By Akash Sriram
(Reuters) -Elon Musk's selection of a new CEO for Twitter may remove a big distraction for the billionaire and allow him to focus more on Tesla Inc, which has been struggling with a drop in demand for its electric vehicles, analysts said.
Shares of the world's most valuable electric vehicle maker, which have gained 40% this year, rose nearly 3% on Friday. The stock had its worst year in 2022, losing 65%, amid Musk's on-again, off-again offer for Twitter.
Ever since Musk bought Twitter in a $44 billion deal, Tesla investors have been worried that he may not be able to give his full attention to the company, which is in a price war with upstarts and legacy automakers.
"This is a fractional positive for Tesla shareholders because he will likely spend a little bit more time on Tesla," said Gene Munster, Managing Partner at Deepwater Asset Management. "However, there are other things that are competing for his time."

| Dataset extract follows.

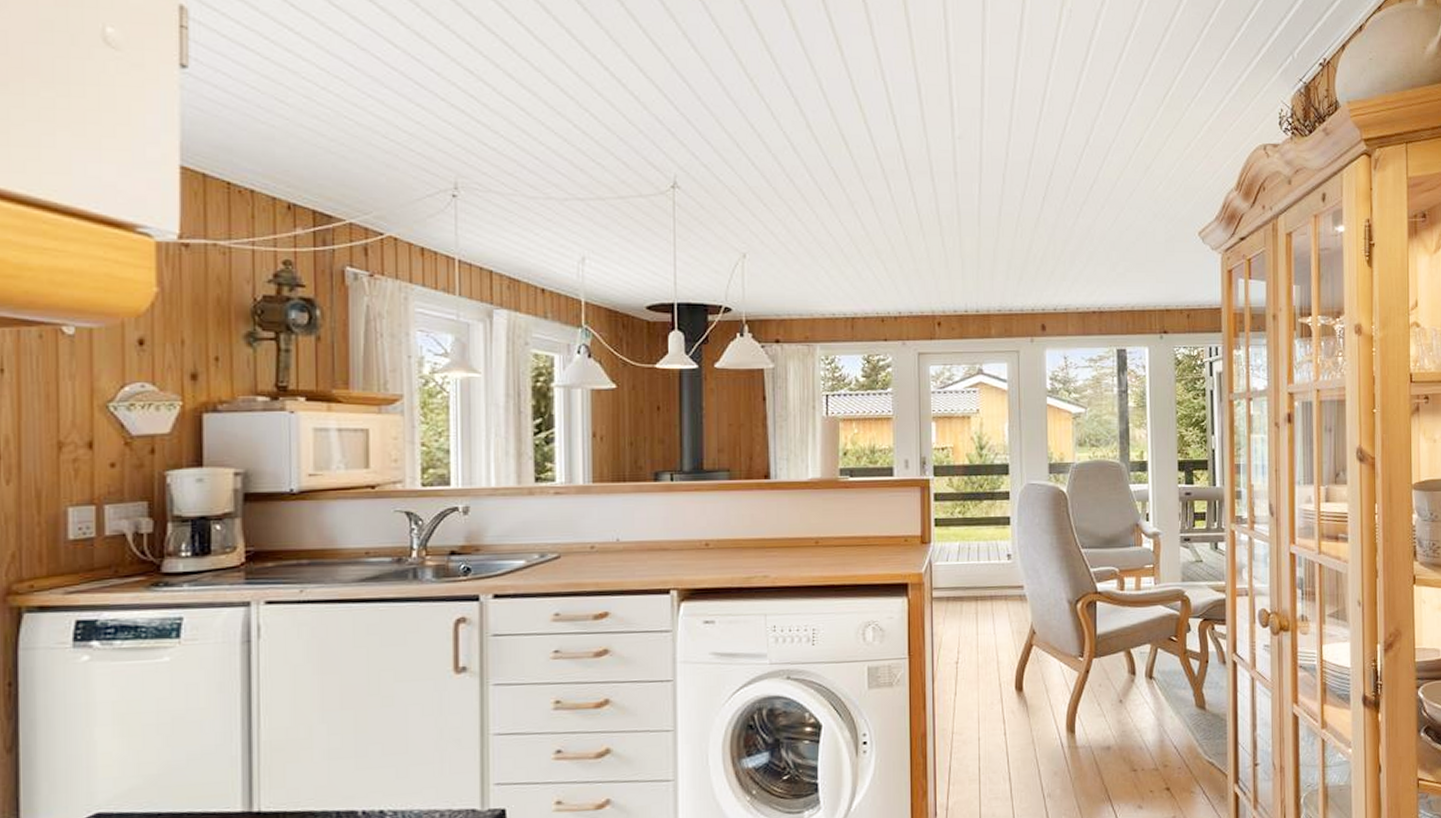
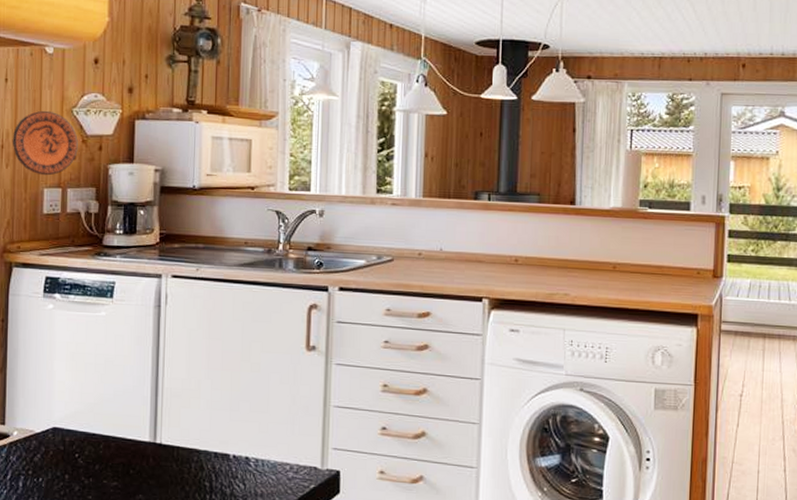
decorative plate: none [14,407,118,491] -> present [12,110,78,176]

Musk said on Thursday he had found a new CEO for Twitter, without naming the person, and added that he was stepping aside to take on the role of chief technology officer at the company.
Comcast Corp's NBCUniversal executive Linda Yaccarino was in talks for the top role at the social media platform, according to a source familiar with the matter.
NBCUniversal said on Friday that Yaccarino was leaving the company.
"Tesla investors are likely to celebrate this move too, with Musk's very hands-on approach at Twitter leading to concerns he had taken his eye off the ball at this EV giant," Hargreaves Lansdown analyst Sophie Lund-Yates said.
Although Twitter has taken much of Musk's time since its takeover, he still actively manages several other businesses such as SpaceX and Neuralink. Musk recently formed an AI company called TruthGPT to take on OpenAI's ChatGPT and Alphabet Inc's Bard.
Musk's involvement with Twitter has been quite chaotic. He has slashed thousands of jobs at the social media company, fired its top executive team, including its CEO, and has made many changes to its policies and strategy to rely less on ads and more on subscription money.